Jan has a longstanding track record of research and publication on topics such as corporate engagement with the Sustainable Development Goals, motivations and rationales for non-financial reporting; carbon accounting; and sustainability assessment. Jan has also contributed to the practice and policy communities in a variety of roles including, for example, being the Vice Chair (Scotland) of the Sustainable Development Commission from 2006 to 2011. The role of the Commission (a part of the UK Government) was to promote sustainable development across the UK and all sectors of society, particularly within Government. 


Dr Sam Gardner is the Head of Climate Change & Sustainability at Scottish Power.  During his time with Scottish Power Sam has developed a company-wide Sustainable Development Strategy, and delivered a full program of engagement around COP26 as a Principal Partner. 

He previously worked for WWF Scotland for 12 years, most recently as Deputy Director. At WWF Scotland Sam led a team focused on securing lasting solutions to the environmental and climate change crises.  His work has covered the introduction of the first Climate Change Scotland in 2009 and its implementation over the last decade, working closely with stakeholders across industry, academia and the public sector. Sam was Chair of the Edinburgh Climate Commission for three years and has previously worked for SEPA and the RSPB in Scotland.  Sam has an Ecological Science (Hons) degree from The University of Edinburgh and a PhD in environmental policy development from UCL. Sam has been a Board member of Stop Climate Chaos Scotland and on the Board of Scottish Environment LINK.


Dr Mike Robinson OBE is the Chief Executive of the Royal Scottish Geographical Society (RSGS) based in Perth, a role he has held since 2008. He has worked in the Scottish charity and environment sector for the last 30 years, initially with RSPB, and later with the Royal Botanic Gardens in Edinburgh.

Mike holds a large number of voluntary board/advisory roles including Chair of Stop Climate Chaos Scotland (SCCS), past Chair of Perth City Leadership Forum (PCLF) aiming to make Perth the most sustainable small city in Europe and is heavily involved in promoting climate change solutions, recently launching a Climate Solutions Qualification for businesses and managers. He is an advisor to Government and trustee on several boards, mostly in the spheres of education, agriculture and transport.

Mike holds three Honorary Fellowships (Scottish Environment Link, Royal Canadian Geographical Society, Royal Society of Arts) and several awards for his services to the environment. Mike was awarded an OBE in the 2024 New Year Honours List for services to climate change education, in recognition of RSGS’s ongoing work and impact.


Jenny Stanning is responsible for leading Offshore Energies UK’s (OEUK) external affairs, events, and membership teams. In this role her responsibilities include working with Governments, Parliaments, industry leaders, business and industry organisations and regulatory bodies to ensure that members’ interests are well represented. 

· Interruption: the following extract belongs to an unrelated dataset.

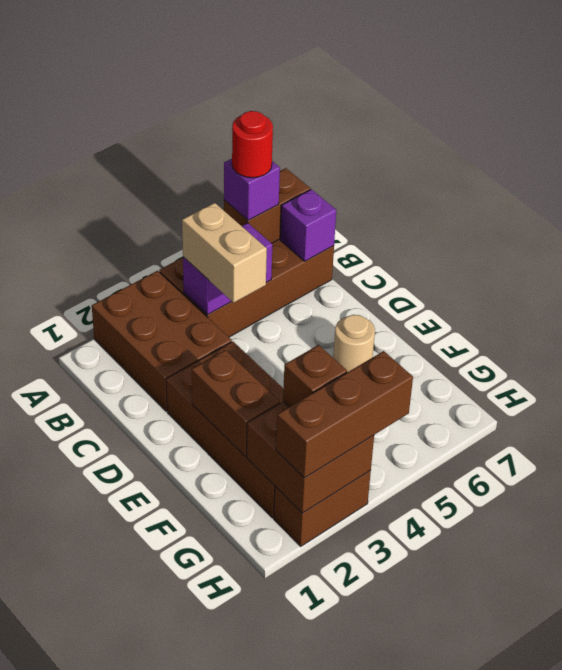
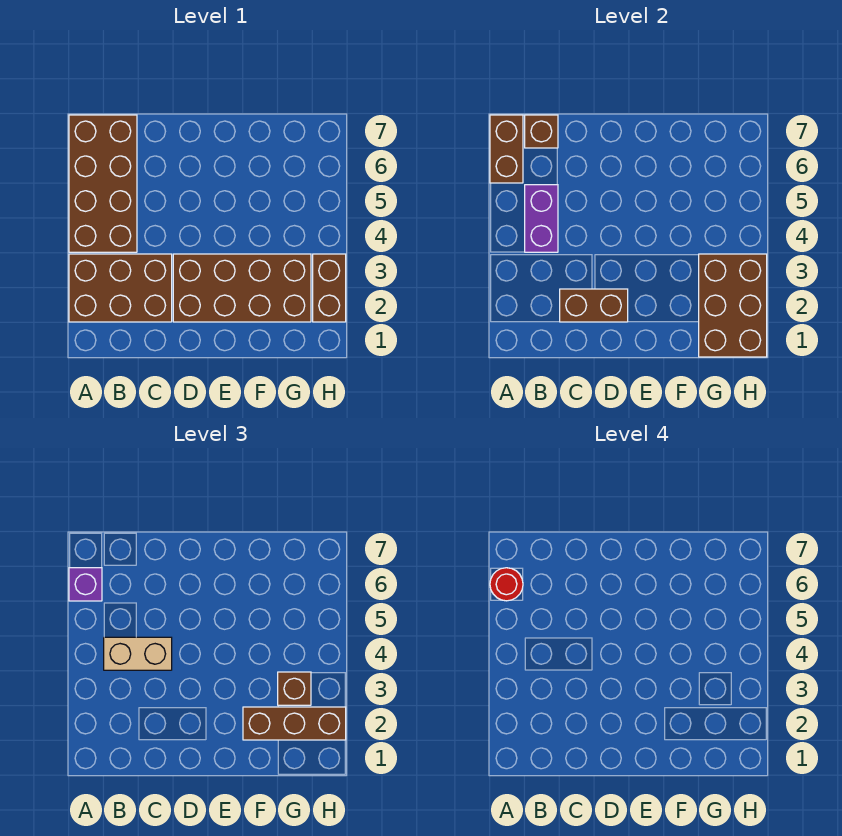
purple 1x1 brick [280,189,336,261] -> brown 1x1 brick [525,115,558,148]
brown 1x2 brick [192,350,280,456] -> brown 1x2 brick moved to [560,289,628,322]
tan 1x1 round brick [333,315,375,372] -> none
brown 2x2 brick [247,402,374,513] -> brown 2x3 brick [699,254,767,357]
brown 1x3 brick [276,351,413,478] -> brown 1x3 brick turned to [243,707,346,740]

Prior to joining OEUK, Jenny worked in politics and stakeholder management for 10 years including the Scottish Parliament and Westminster. 

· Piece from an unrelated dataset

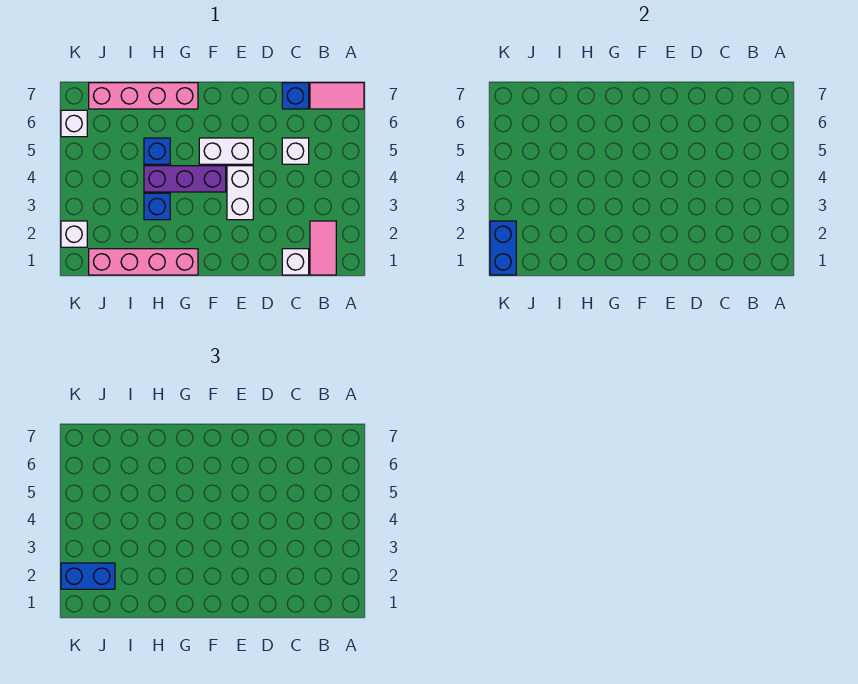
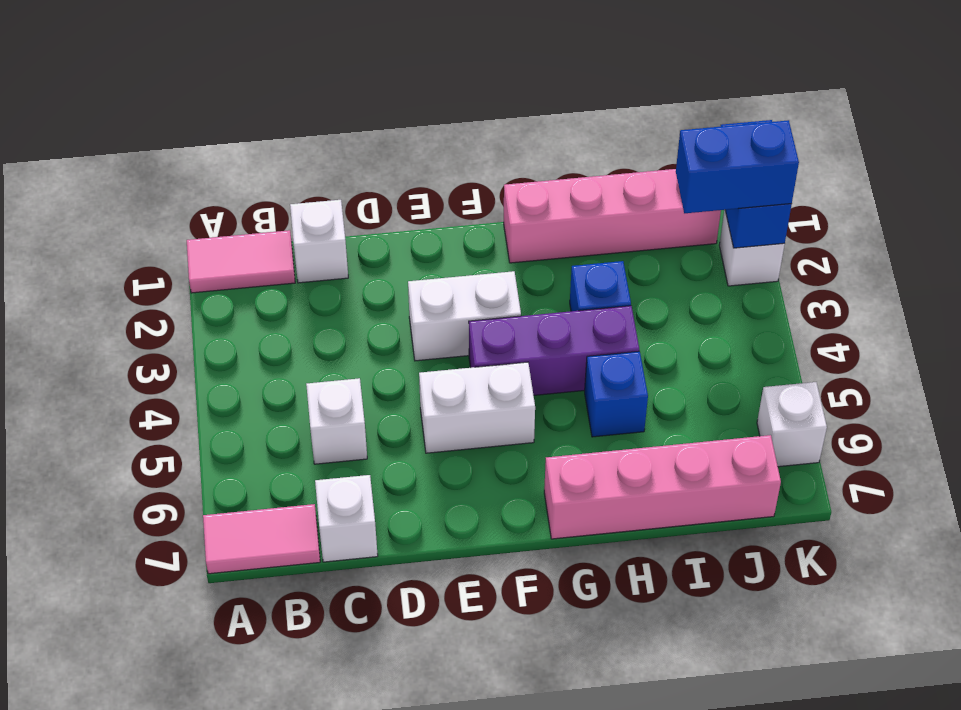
pink 1x2 tile [310,221,336,275] -> pink 1x2 tile turned to [187,230,295,293]
blue 1x1 brick [282,83,309,109] -> white 1x1 brick [315,475,378,562]
white 1x2 brick [227,166,253,220] -> white 1x2 brick turned to [408,271,521,361]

Professor Stephen Gethins is the Professor of Practice in International Relations at the University of St Andrews. Before taking up this post, Stephen served as the Member of Parliament for North East Fife. During his time in Parliament Stephen was twice selected to sit on the Foreign Affairs Select Committee. He was also the SNP spokesperson on Europe and International Affairs and acted as a Special Adviser to Scotland’s First Minister on EU and International Affairs as well as Energy and Climate Change.